The Romans and Agrippa II

Marcus Julius Agrippa II (50-100 C.E.) was in Rome in 44 C.E. when his father died. Sometime after 52 C.E. he assumed the government of a small kingdom that Claudius granted him as recompense for the loss of his father's vast kingdom. By 53 C.E., however, he had received wider territories in Palestine that were increased again in 54 C.E. at the accession of Nero. His reign may be defined as unconditionally Roman. When called upon he provided troops for all Roman ventures in the area, and he named (and renamed) his cities in honor of the Roman emperors, who also appeared on the coins minted during his reign. Agrippa's relationship with his sister Berenice was popularly considered incestuous: she lived with him and acted as though she were his queen. Their sister Drusilla was married to Antonius Felix, governor of Judea from c. 52-60 C.E., a marriage to which the Jews were intensely opposed and resentful: shortly after he arrived to assume his duties as procurator, Felix had lured the sixteen-year-old from her then new husband

Azizus, the king of Emesa, whom Agrippa had forced to adopt Jewish customs and undergo the rite of circumcision before he would agree to the marriage.

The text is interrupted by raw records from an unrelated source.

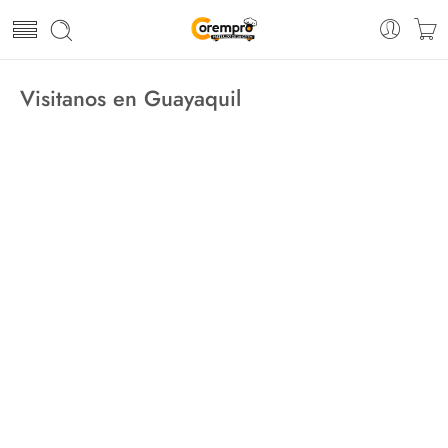
Visitanos en Guayaquil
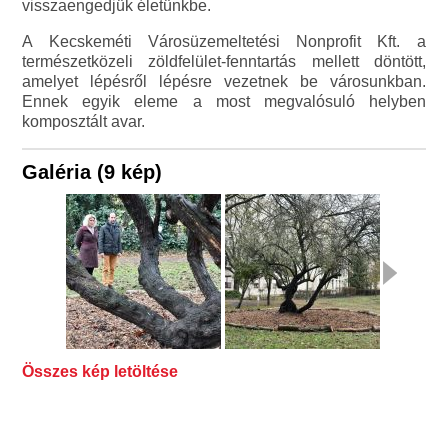
visszaengedjük életünkbe.
A Kecskeméti Városüzemeltetési Nonprofit Kft. a
természetközeli zöldfelület-fenntartás mellett döntött,
amelyet lépésről lépésre vezetnek be városunkban.
Ennek egyik eleme a most megvalósuló helyben
komposztált avar.
Galéria (9 kép)
Összes kép letöltése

Under Porcius Fetus (60-62 C.E.), the next procurator, the seething hatred of Rome coalesced into near anarchy. Two events stand out in the reign of Agrippa II that illustrate the mounting tensions between the Romans and the Jews and their respective attitudes to the growing Christian movement: the trial of Paul before Festus, Agrippa, and Berenice; and the martyrdom of James, the brother of Jesus.